Vos consignes
Dans le jugement ci-dessous, modifiez tout le passage allant de « Me Craig Maw » jusqu'à « jour d'avril 2005. » en remplaçant « rejetés » par « accueillis ».

Texte fourni
_ _ _ _ _
SA MAJESTÉ LA REINE,

intimée.

Appels entendus le 22 février 2005 à Toronto (Ontario)

Devant : L'honorable juge R.D. Bell

Comparutions :

Représentant de l'appelant :

Ken Gratton

Avocat de l'intimée :

Me Craig Maw

[TRADUCTION FRANÇAISE OFFICIELLE]

JUGEMENT

Les appels interjetés à l'encontre des nouvelles cotisations établies en vertu de la Loi de l'impôt sur le revenu pour les années d'imposition 2001 et 2002 sont rejetés selon les motifs de jugement ci-joints.


Signé à Ottawa, Canada, ce 13e jour d'avril 2005.

"R.D. Bell"

Le juge Bell

Traduction certifiée conforme

ce 3e jour d'octobre 2005

Joanne Robert, traductrice


Référence : 2005CCI267

Date :20050413

Dossier : 2004-3109(IT)I

ENTRE :

MICHAEL HEWLETT,

appelant,

et

SA MAJESTÉ LA REINE,

intimée.
_ _ _ _ _
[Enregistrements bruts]
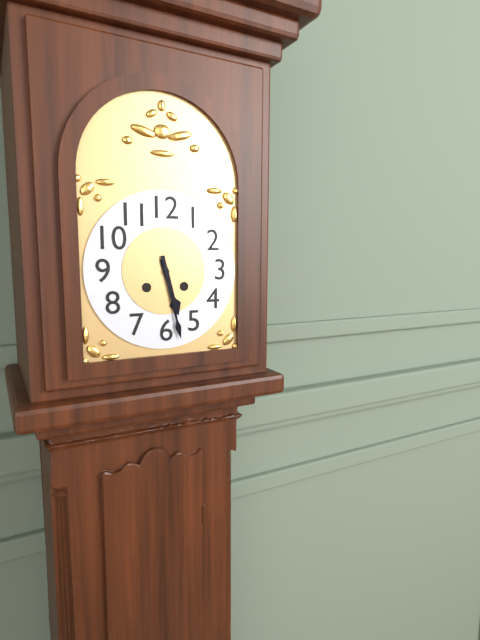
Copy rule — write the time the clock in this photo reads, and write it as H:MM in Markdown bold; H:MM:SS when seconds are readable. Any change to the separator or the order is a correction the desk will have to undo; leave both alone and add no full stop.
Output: **5:28**
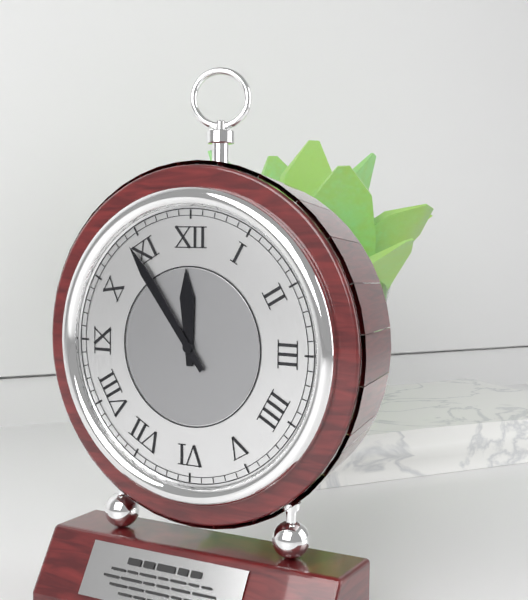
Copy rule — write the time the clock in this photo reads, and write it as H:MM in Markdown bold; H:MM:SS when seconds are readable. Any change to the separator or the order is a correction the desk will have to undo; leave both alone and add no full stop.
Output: **11:54**
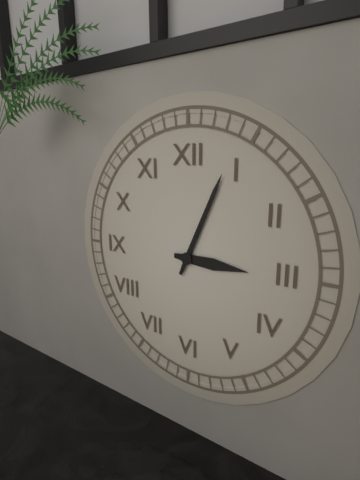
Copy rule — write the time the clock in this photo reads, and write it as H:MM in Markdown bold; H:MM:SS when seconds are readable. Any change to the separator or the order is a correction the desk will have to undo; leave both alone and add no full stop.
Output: **3:04**
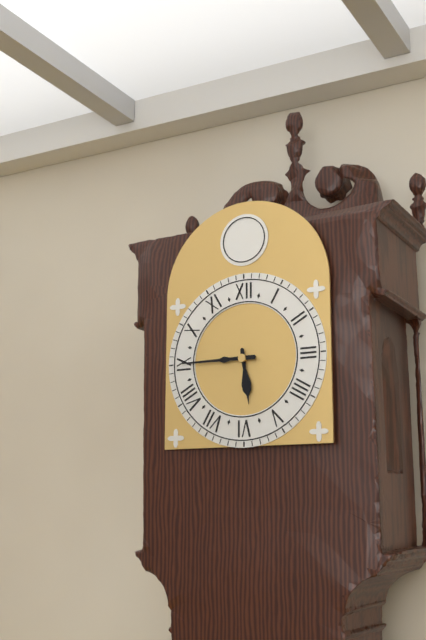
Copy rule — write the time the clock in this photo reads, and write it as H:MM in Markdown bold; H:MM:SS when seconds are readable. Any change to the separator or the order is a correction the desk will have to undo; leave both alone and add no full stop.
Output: **5:45**
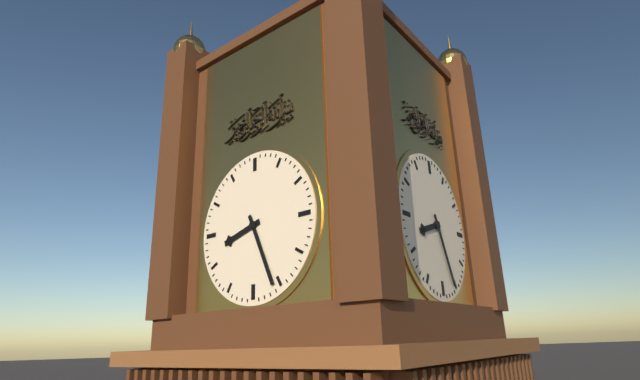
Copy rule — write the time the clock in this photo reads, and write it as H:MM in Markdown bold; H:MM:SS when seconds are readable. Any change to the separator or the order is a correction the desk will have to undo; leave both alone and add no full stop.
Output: **8:26**
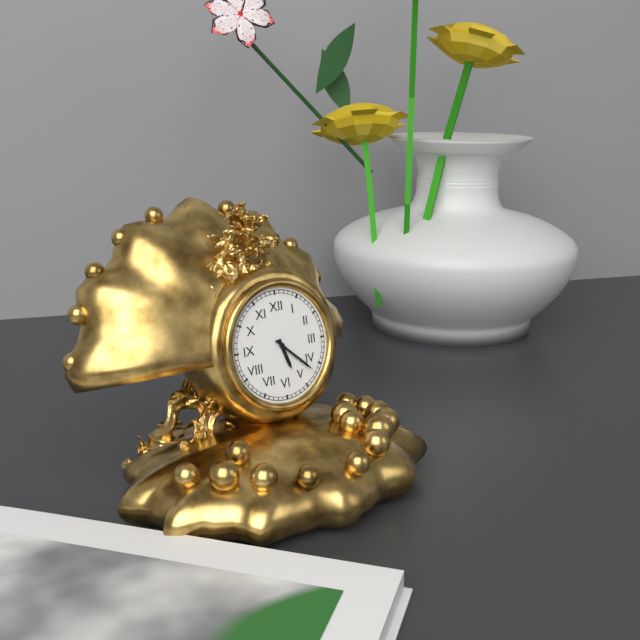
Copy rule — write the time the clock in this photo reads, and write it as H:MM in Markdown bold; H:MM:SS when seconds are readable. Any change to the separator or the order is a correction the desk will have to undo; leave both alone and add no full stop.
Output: **5:22**
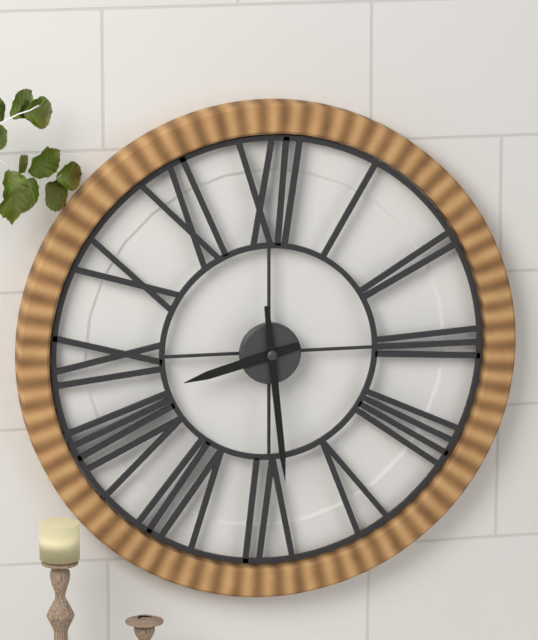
_ _ _ _ _
Réponse à la tâche
Me Craig Maw

[TRADUCTION FRANÇAISE OFFICIELLE]

JUGEMENT

Les appels interjetés à l'encontre des nouvelles cotisations établies en vertu de la Loi de l'impôt sur le revenu pour les années d'imposition 2001 et 2002 sont accueillis selon les motifs de jugement ci-joints.


Signé à Ottawa, Canada, ce 13e jour d'avril 2005.